First, praise the effort over the outcome, and keep your comments focused. Instead of a generic “Good job!” praise a specific element of the project or task that stands out. For example, you might say, “I really like the way you combined the red and orange in your sunset painting. It looks very realistic.”
It’s also important to use your natural voice. Many parents get into the habit of overdoing their enthusiasm, which can sound disingenuous and even erode trust. Imagine how you would feel if your spouse, boss, or colleague repeatedly praised your efforts in the same tone of voice you use to praise your child. Weird, right? Honor your children by praising them with respect and sincerity.
6. Give Them More Responsibility
How many times have you taken your child’s homework or book report to school because they forgot it, even after you reminded them repeatedly to put it in their backpack?
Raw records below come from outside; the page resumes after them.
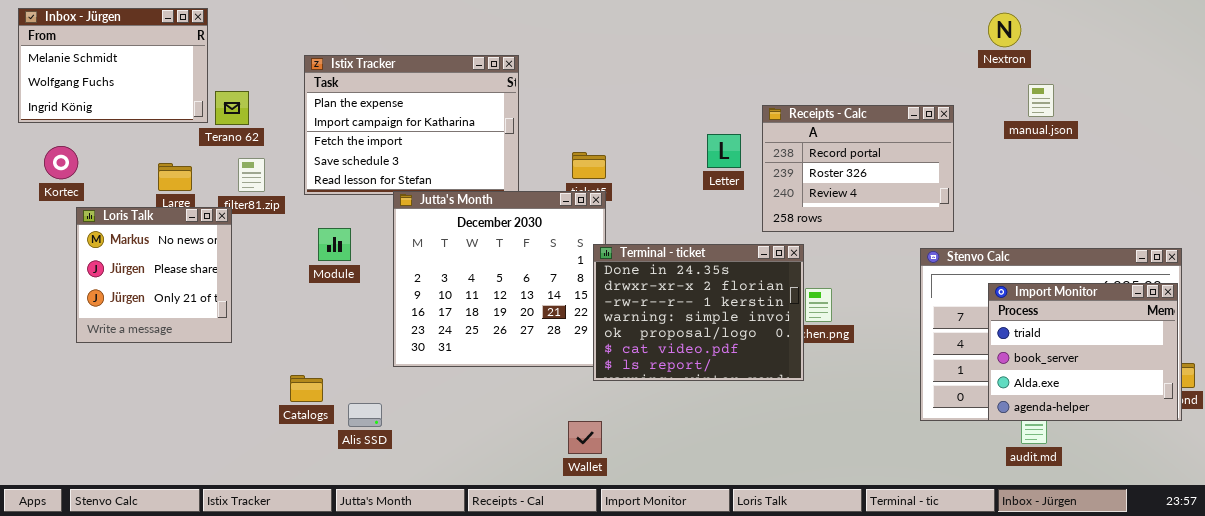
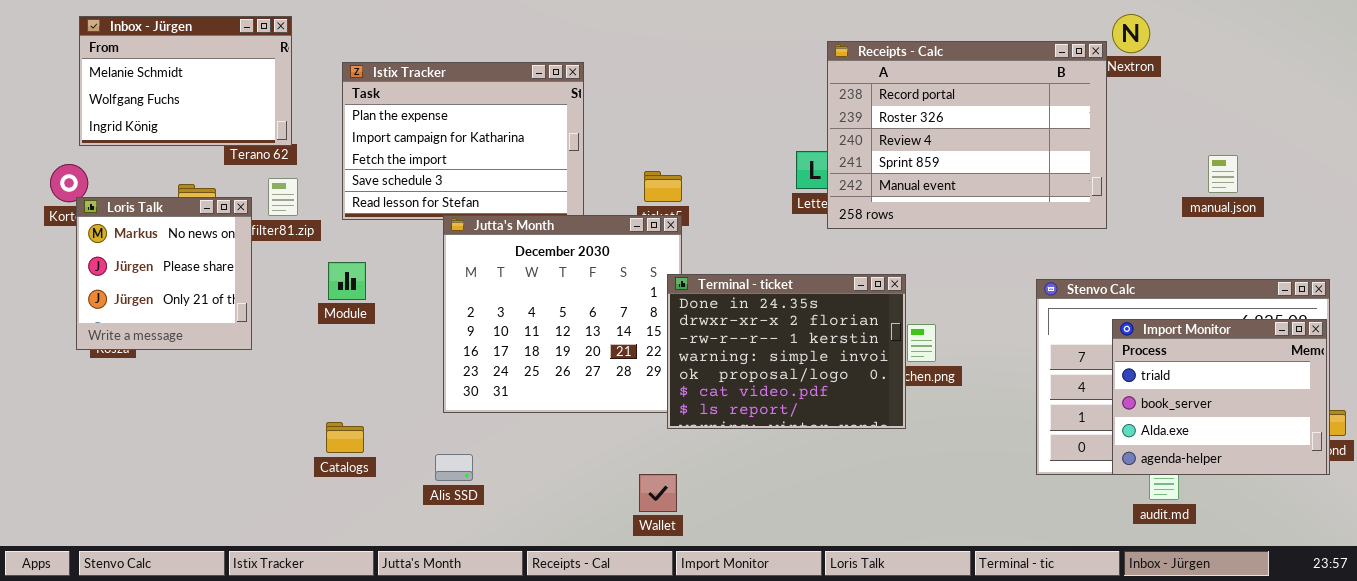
Inbox - Jürgen: [18,8,208,123] -> [79,16,292,146], moved
manual.json: [1028,84,1054,117] -> [1208,155,1238,193], moved
Receipts - Calc: [762,105,954,232] -> [827,41,1107,229], moved, resized
Loris Talk: [76,207,232,343] -> [76,197,252,350], moved
Module: [318,228,351,261] -> [328,262,366,300], moved
Alis SSD: [348,403,382,427] -> [435,454,473,481], moved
How many times have you put your 5-year-old’s coat on them because they were “too tired” to do it?
Every parent feels the instinct to shield their child from pain and trouble. We’re all guilty of taking over tasks our children are old enough to do on their own. However, we need to expect more from our kids. We need to give them the power to take responsibility for their actions and do the tasks and chores they’re fully capable of doing.
So, if your child forgets his homework even after you reminded him, let him deal with the consequences. If your 5-year-old is “too tired” to put on her coat, let her leave the house without it and get cold as a result. If you find yourself wavering on this, remember these words from American writer Robert Heinlein: “Don’t handicap your children by making their lives easy.”
Teaching your children to take responsibility for their actions, or lack thereof, is one of the best things you can do as a parent.
Every parent has the best intentions for their children, but sometimes those good intentions backfire and lead to less-than-desirable behaviors. Yes, we all want to give our kids the world, but at what cost?
Even if you’re in the middle of an entitlement epidemic in your family, it’s never too late to change, and the consequences of not doing so are profound. Books such as Amy McCready’s “The Me, Me, Me Epidemic” provide a detailed, step-by-step approach that can help you change strategies, set limits, and structure conversations to build better behavior and encourage gratitude. This, in turn, can help you rein in your spending by not caving to every demand and raise happier, more respectful children.
Do you feel that, despite your efforts, your children are entitled? What issues are you struggling with? What strategies do you use to curb their “me, me, me” mentality?